- _WHAT THE TASK ASKS_: Identify every line in the listing that contains the string "typed", matching case exactly, and copy each of those lines in full.

=== PROVIDED DATA ===

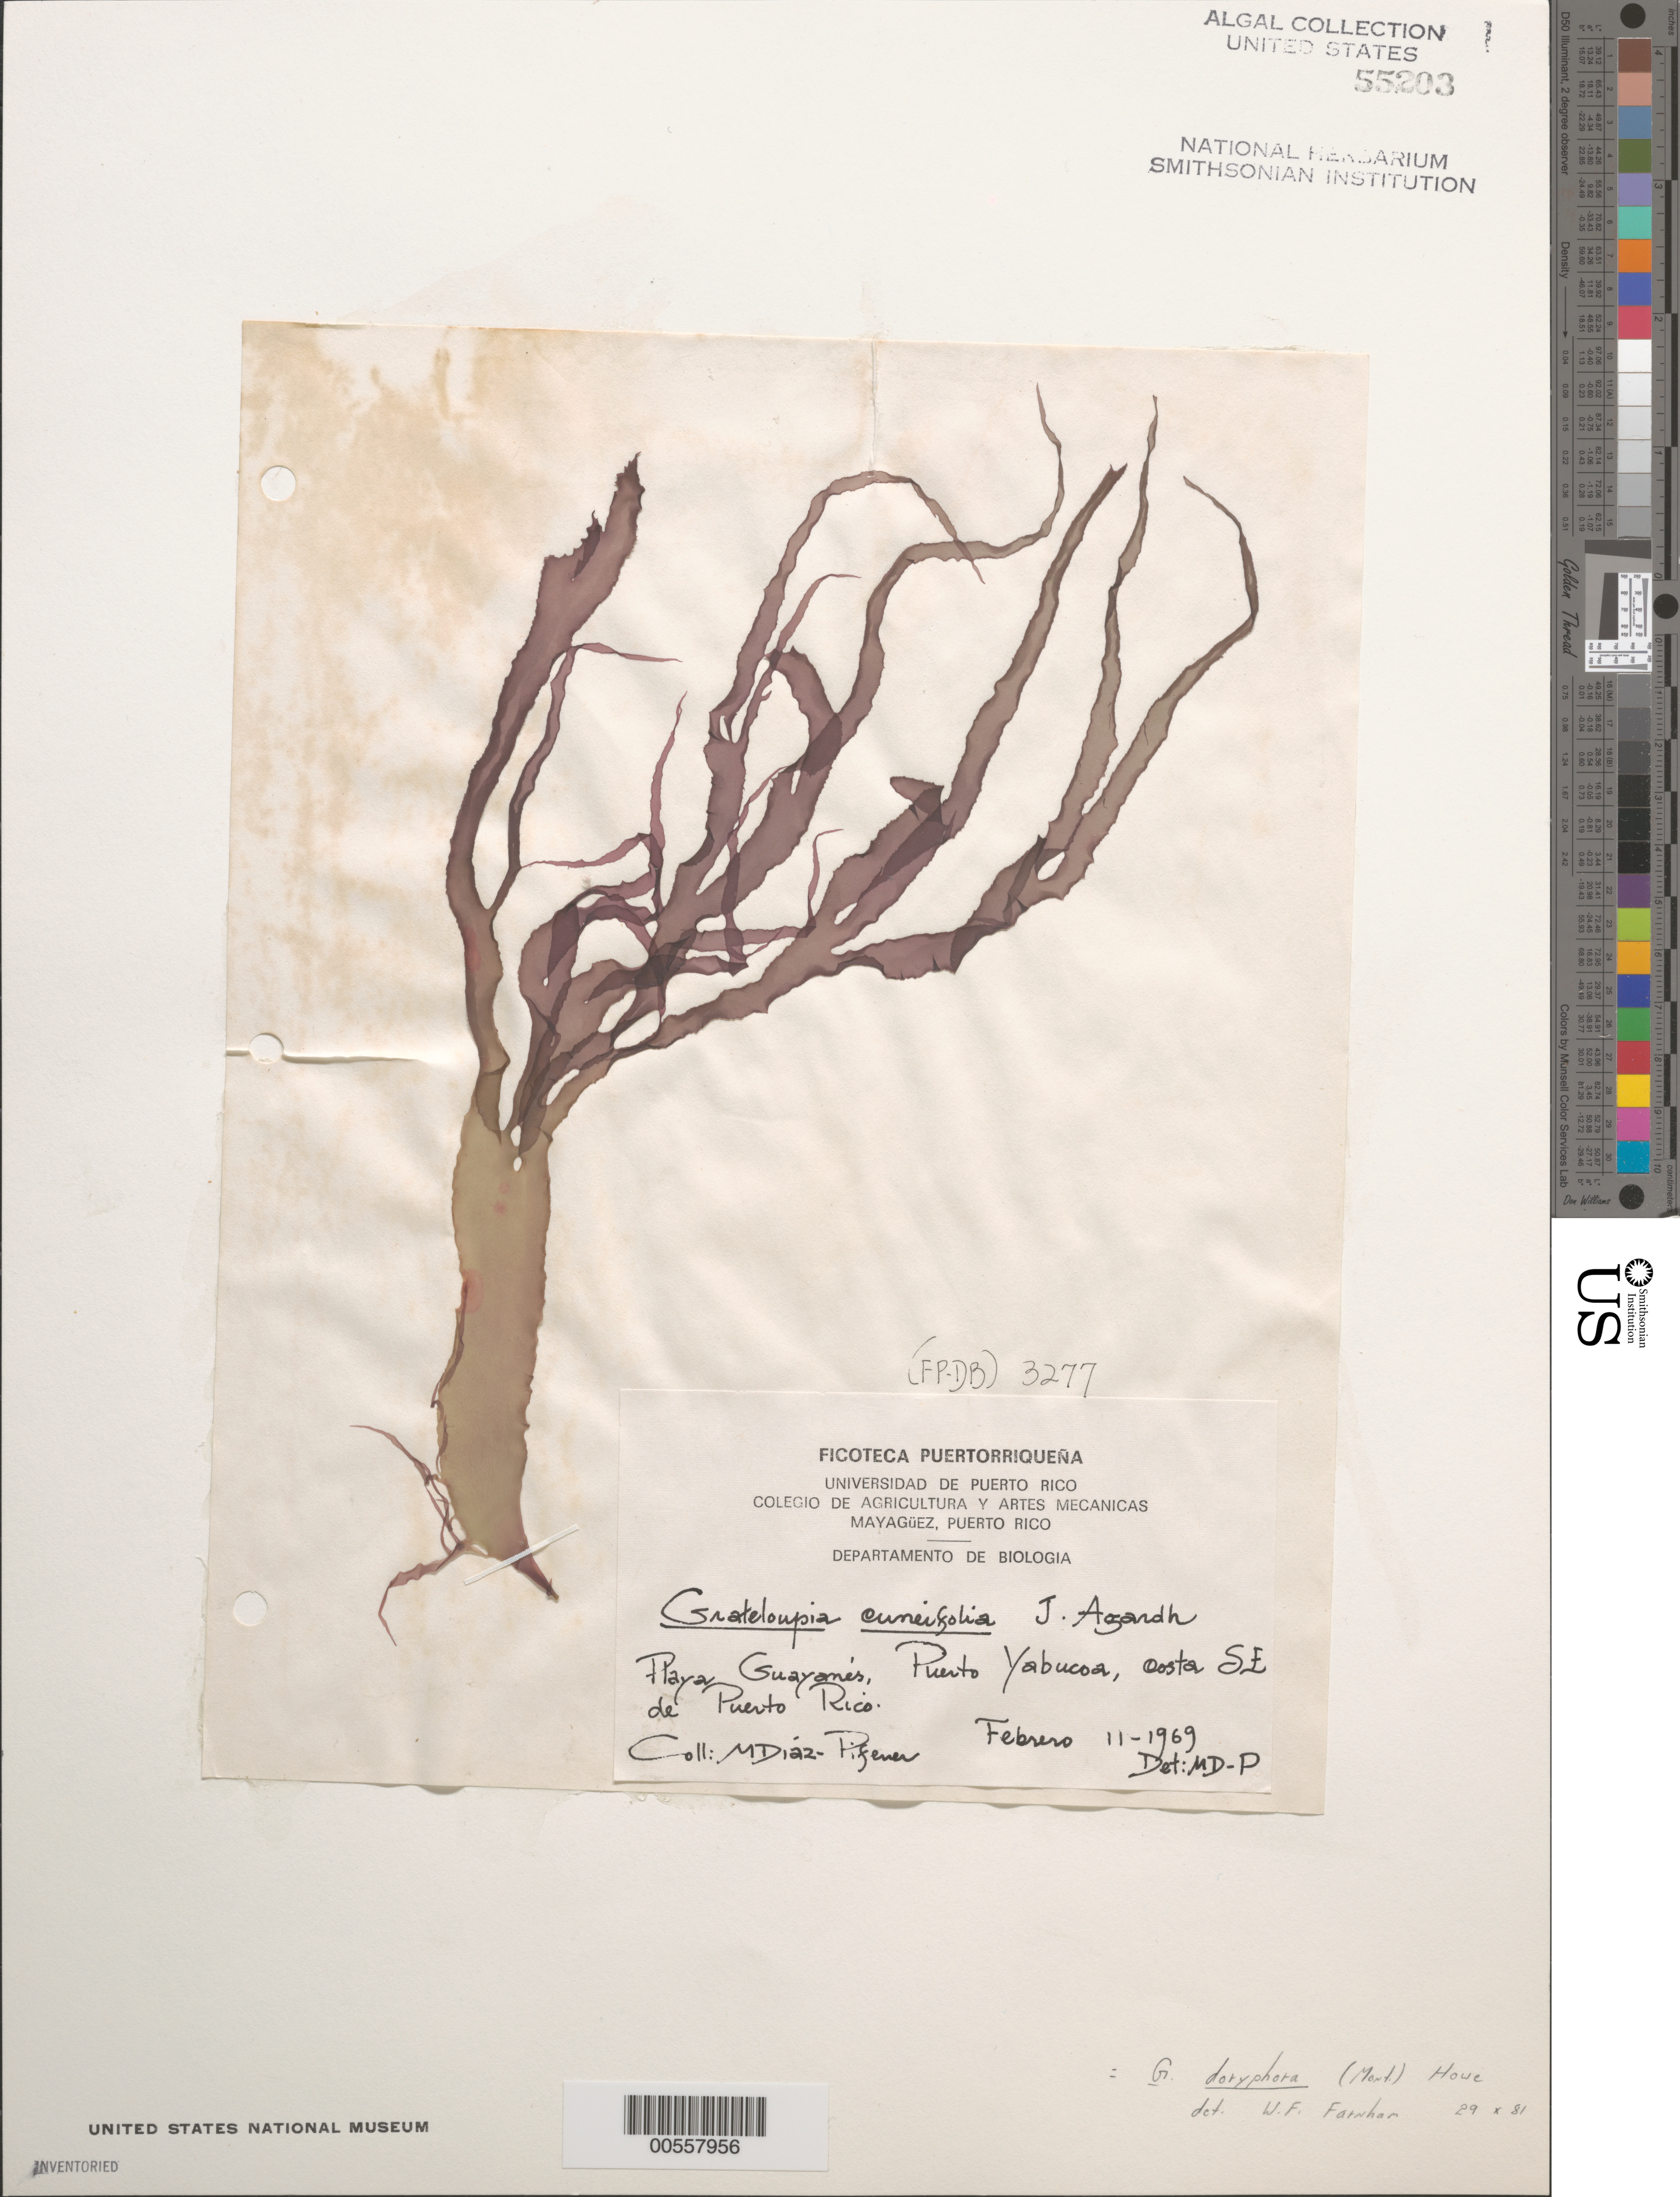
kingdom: Plantae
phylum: Rhodophyta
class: Florideophyceae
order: Halymeniales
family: Halymeniaceae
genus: Grateloupia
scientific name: Grateloupia doryphora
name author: (Mont.) Howe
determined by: Farnham, W. F.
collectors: M. Diaz-Piferrer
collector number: (fp-db) 3277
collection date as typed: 11 Feb 1969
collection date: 1969-02-11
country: Puerto Rico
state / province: Yabucoa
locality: Playa Guayanes, Puerto Yabucoa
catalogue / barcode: US 55203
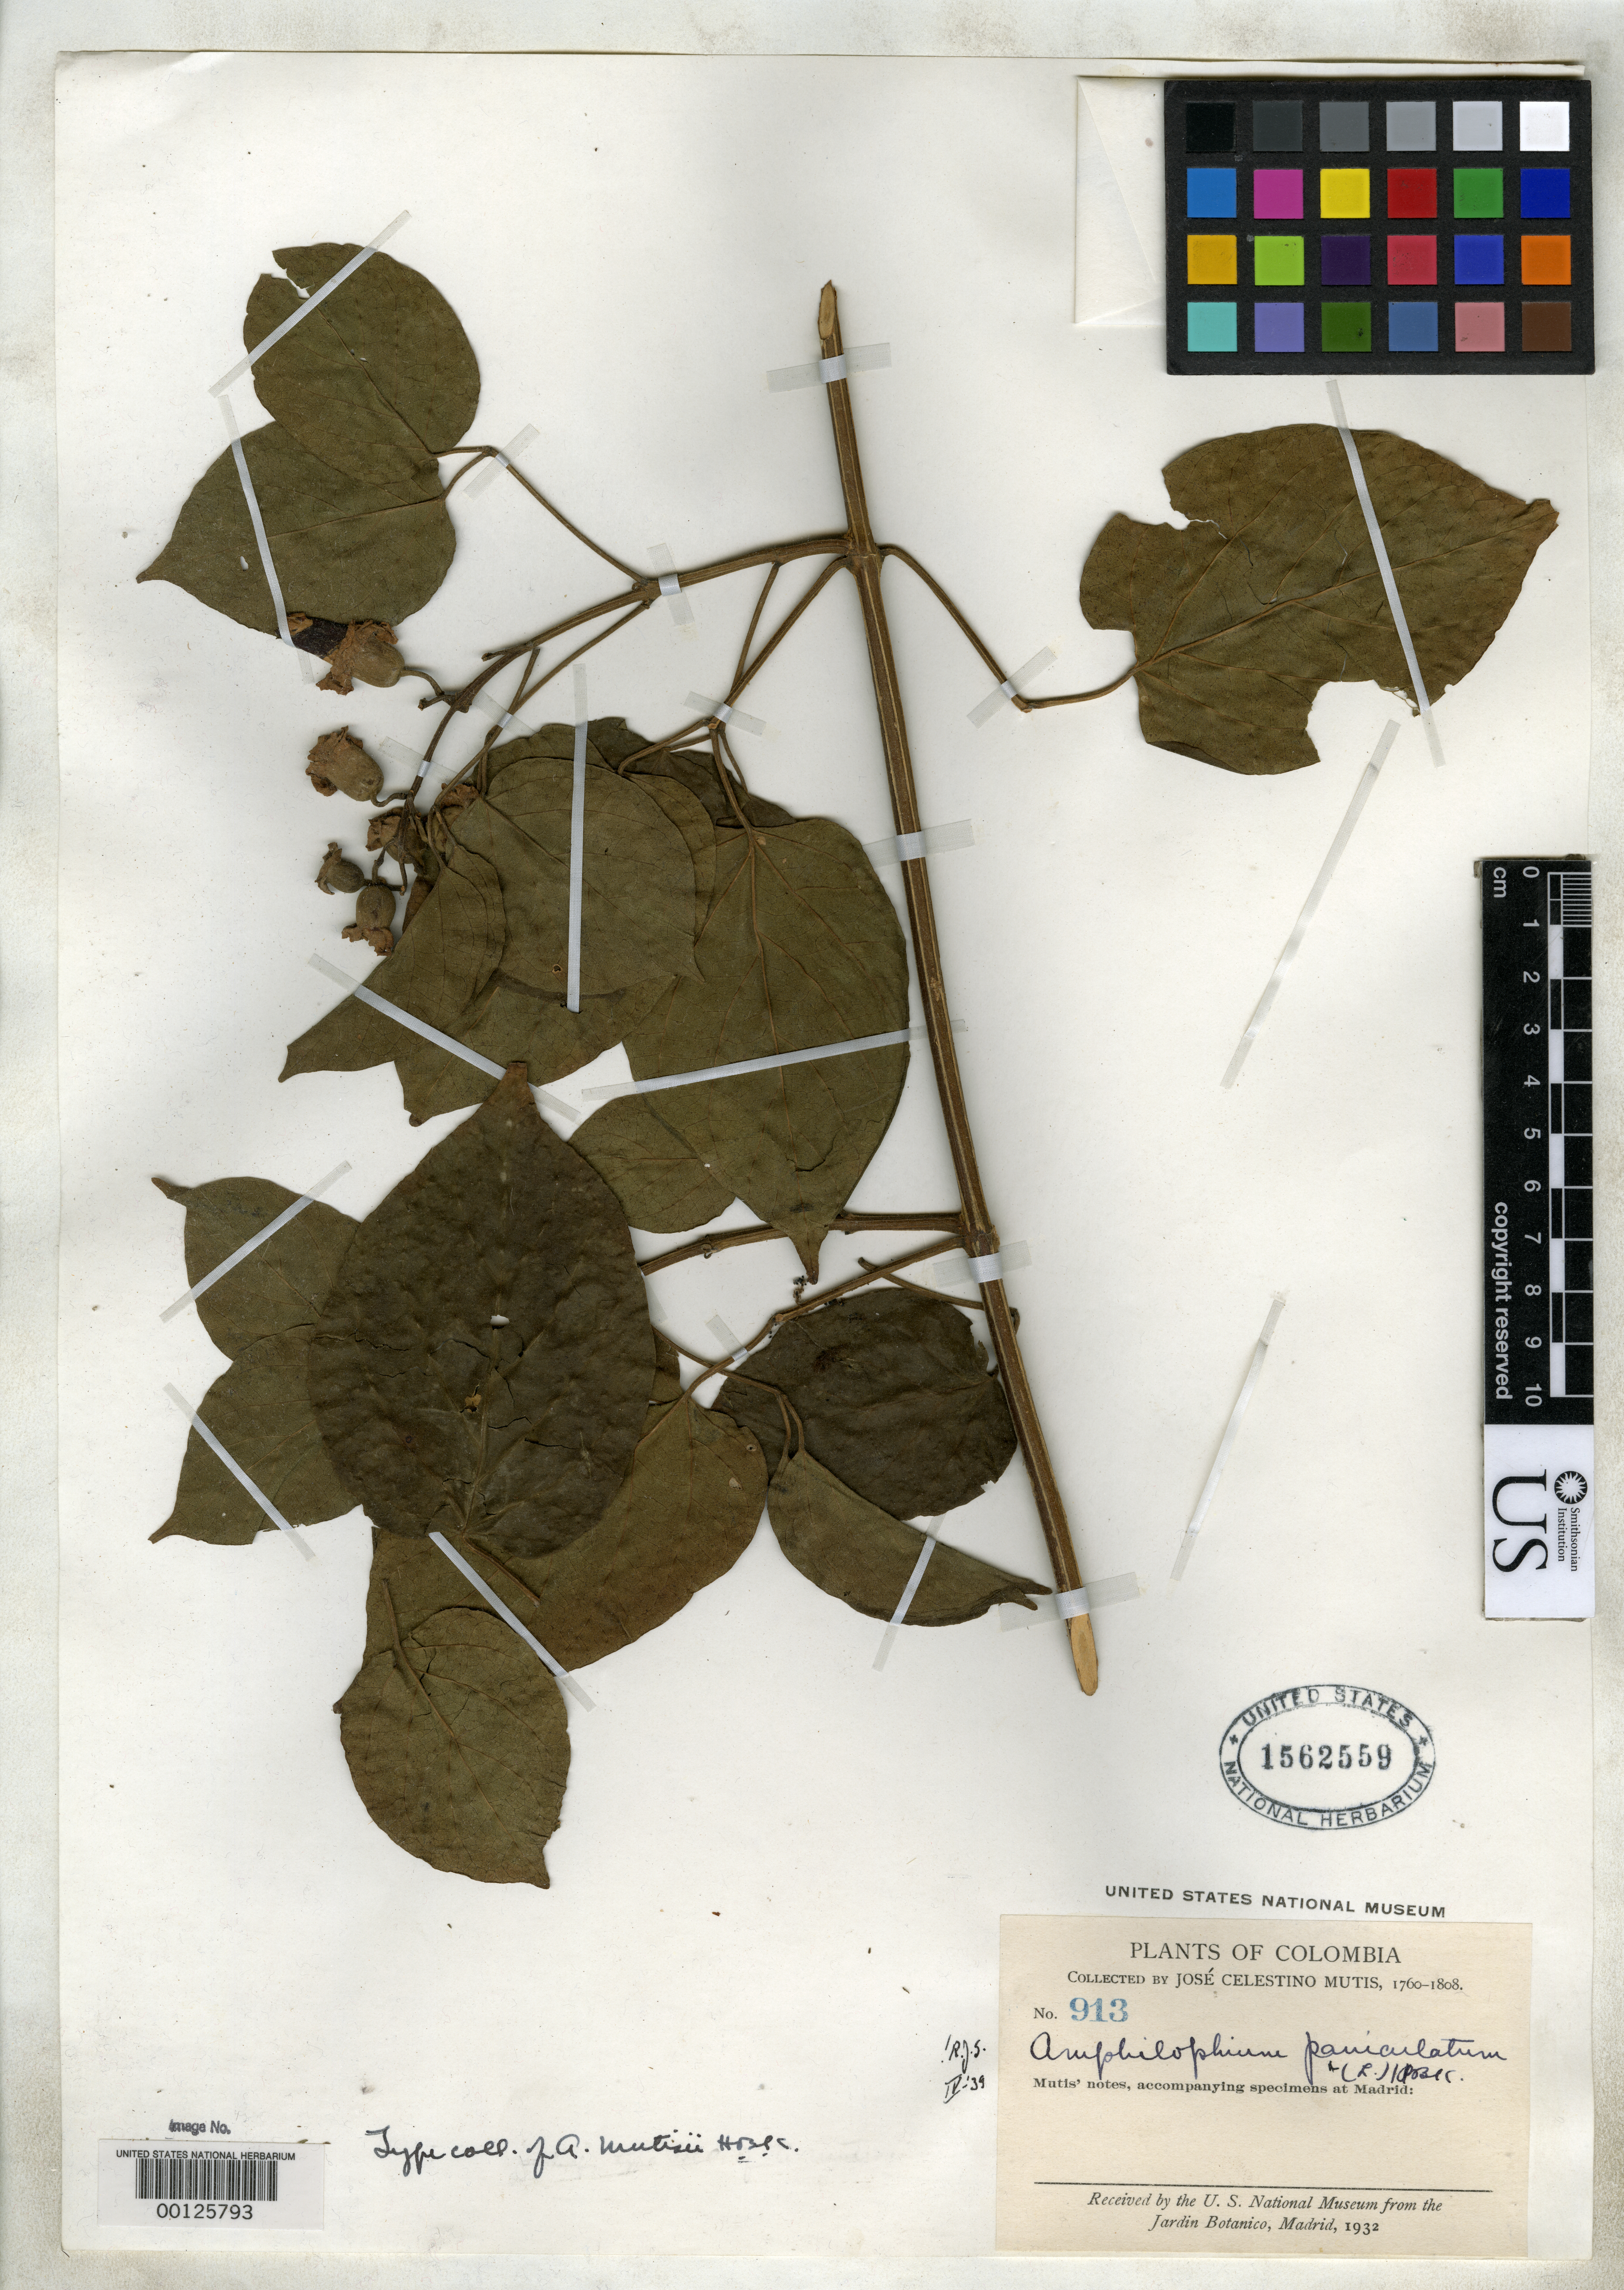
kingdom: Plantae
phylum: Tracheophyta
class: Magnoliopsida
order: Lamiales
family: Bignoniaceae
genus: Amphilophium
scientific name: Amphilophium mutisii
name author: Kunth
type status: Type Collection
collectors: J. C. B. Mutis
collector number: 913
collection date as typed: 1760-1808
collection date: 1760/1808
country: Colombia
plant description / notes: Specimen with minimal label data. Protologue, " Crescit locis temperatis Novae Granatae, prope Mariquita, alt. 500 hex. "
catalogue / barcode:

===

- _THE OUTPUT_:
collection date as typed: 11 Feb 1969
collection date as typed: 1760-1808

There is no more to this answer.